Image Credit: Courtesy of Andrew Bernstein
Man are we missing hoops.
Thankfully, the coronavirus didn’t shut sports down until after NBA All-Star Weekend in February. At least we got to see some memorable moments before the lights went out. Little did we know it would be the last images of elite pro hoops that we will see at least until June.
Speaking of All-Star Games…
There was a time in the NBA when the big man ruled the game. Success at the pro level began with the man in the middle; that 7-foot, imposing figure who dominated the paint and dictated much of the action. Now, they don’t even put centers on the All-Star ballot as the game has evolved (for the better or worse) and having a big body around the rim to provide strength and paint presence is secondary to fast, quick, smaller guys who can shoot the trey and pirouette on the perimeter.
We cant, however, forget the mythical centers of yesteryear who produced some superstar moments during the past half-century of NBA basketball.
Heres TSL’s Top 5 All-Star Performances by a center.
Wilt Chamberlain, 1962: There’s never been a more dominant scorer in the history of the game and no NBA All-Star ever scored more points than the incomparable Chamberlain did in the 62 All-Star Game, posting an eye-popping 42 points and 24 rebounds in establishing himself as the most prolific scoring big man to grace the hardwood.
Bob Pettit, 1958: The 6-foot-9 post prodigy from Baton Rouge, Louisiana played 11 years in the NBA and won the NBA All-Star Game MVP award four times, a feat matched only by Kobe Bryant. His MVP performance in the 58 Game was his finest as he poured in 28 points and snatched a game-high 26 boards, and it came in a season in which Pettit led the Hawks to an NBA Championship upset over the mighty Celtics.

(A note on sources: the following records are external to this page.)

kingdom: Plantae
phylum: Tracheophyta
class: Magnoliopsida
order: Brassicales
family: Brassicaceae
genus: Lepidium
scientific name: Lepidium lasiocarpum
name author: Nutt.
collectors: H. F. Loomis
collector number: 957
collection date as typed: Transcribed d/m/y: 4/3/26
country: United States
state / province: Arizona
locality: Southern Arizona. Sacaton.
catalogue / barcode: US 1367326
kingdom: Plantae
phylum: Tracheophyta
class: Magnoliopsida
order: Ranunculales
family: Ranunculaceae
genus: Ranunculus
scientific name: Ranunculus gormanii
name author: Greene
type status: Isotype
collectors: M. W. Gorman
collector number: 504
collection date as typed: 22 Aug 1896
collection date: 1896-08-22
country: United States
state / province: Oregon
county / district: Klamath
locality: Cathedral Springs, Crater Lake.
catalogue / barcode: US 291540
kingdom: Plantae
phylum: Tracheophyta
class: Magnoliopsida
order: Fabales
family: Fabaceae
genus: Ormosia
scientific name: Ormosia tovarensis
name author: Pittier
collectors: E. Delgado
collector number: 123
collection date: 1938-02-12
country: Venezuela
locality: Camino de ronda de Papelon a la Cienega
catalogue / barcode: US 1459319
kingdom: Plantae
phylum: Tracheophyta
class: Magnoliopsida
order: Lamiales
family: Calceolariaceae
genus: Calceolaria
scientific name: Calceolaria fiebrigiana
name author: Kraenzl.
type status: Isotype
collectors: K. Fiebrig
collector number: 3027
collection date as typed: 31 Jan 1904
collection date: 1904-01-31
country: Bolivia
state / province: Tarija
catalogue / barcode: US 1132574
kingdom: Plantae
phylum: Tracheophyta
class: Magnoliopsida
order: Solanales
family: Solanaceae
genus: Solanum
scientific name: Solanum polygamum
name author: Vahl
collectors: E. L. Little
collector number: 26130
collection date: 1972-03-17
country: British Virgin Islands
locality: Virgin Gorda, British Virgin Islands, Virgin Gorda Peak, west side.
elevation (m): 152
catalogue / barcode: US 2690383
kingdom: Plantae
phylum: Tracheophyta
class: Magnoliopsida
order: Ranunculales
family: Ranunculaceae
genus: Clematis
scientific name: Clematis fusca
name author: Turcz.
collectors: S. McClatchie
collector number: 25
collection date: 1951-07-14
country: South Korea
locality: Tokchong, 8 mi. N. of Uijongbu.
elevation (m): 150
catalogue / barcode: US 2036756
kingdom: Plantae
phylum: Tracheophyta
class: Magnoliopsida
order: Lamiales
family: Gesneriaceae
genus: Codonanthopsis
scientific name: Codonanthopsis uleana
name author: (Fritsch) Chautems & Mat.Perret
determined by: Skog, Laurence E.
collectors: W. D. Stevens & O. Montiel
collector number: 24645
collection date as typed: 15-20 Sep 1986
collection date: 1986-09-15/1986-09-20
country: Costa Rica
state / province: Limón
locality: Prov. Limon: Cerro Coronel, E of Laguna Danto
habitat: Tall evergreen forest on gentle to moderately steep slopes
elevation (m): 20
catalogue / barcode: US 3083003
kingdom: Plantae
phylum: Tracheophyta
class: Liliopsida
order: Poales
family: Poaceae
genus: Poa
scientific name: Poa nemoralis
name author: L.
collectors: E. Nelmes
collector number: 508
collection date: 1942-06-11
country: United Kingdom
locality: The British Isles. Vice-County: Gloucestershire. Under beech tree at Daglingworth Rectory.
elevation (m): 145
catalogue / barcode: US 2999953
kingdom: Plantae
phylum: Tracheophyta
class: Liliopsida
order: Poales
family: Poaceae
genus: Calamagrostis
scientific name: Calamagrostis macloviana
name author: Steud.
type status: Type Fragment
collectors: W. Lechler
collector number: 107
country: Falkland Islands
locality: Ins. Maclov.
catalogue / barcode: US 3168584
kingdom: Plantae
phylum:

Kareem Abdul-Jabbar, 1980: As great as Chamberlain was, Kareem took the center position and scoring at that position to another level. At the time of his retirement in 1989, Abdul-Jabbar was the NBA’s all-time leader in points scored (38,387), games played (1,560), minutes played (57,446), field goals made (15,837), field goal attempts (28,307), blocked shots (3,189) and defensive rebounds (9,394).
He remains the all-time leading scorer in the NBA, and is ranked 3rd all-time in both rebounds and blocks. Kareem was an All-Star 19 times, so I picked the game that exemplified his all-around dominance and uniqueness as a 7-foot-2 center — the 1980 game when Kareem scored 17 points, pulled 16 boards, dropped nine dimes and had six blocks.
Shaquille ONeal, 2004: In the 53rd NBA All-Star Game, the West defeated the East 136-132, as Shaq scored 24 points and grabbed 11 rebounds. He was the brightest star on the court despite being a reserve selection, outshining cats like Allen Iverson, Kobe, Vinsanity and T-MAC. It was Shaqs second of three All-Star MVP Awards and I chose this game because he was the centerpiece of a Lakers Dynasty at the time and at the pinnacle of his dominance. His last All-Star Game MVP came in 2009 as his culturally-incomparable career was coming to a close.
Moses Malone, 1987: It was a typical day at the office for Malone, the first Hall of Fame high school-to-pro hooper in NBA history. Malone poured in 27 points and snagged 17 rebounds as the West fell to the East 154-149 in a barn-stormer. A player with stupid ups named Tom Chambers came out of nowhere to score 34 points and snatched Malone’s best chance for his only All-Star MVP in 12 tries.
The fact that he didn’t win the MVP is indicative of the “underrated” moniker that plagues Malone’s illustrious yet often overlooked career, as he averaged about 21 points and 12 rebounds over 22 seasons, making him a pioneer of the position.
He played in a golden era of NBA Hall of Famers and the rosters he was on were always flooded with flashy guards and high-octane forwards. Joining Malone on the East starting team were icons Larry Bird, Dr. J, Michael Jordan, and Dominique Wilkins. Magic, Worthy and Hakeem The Dream were West starters.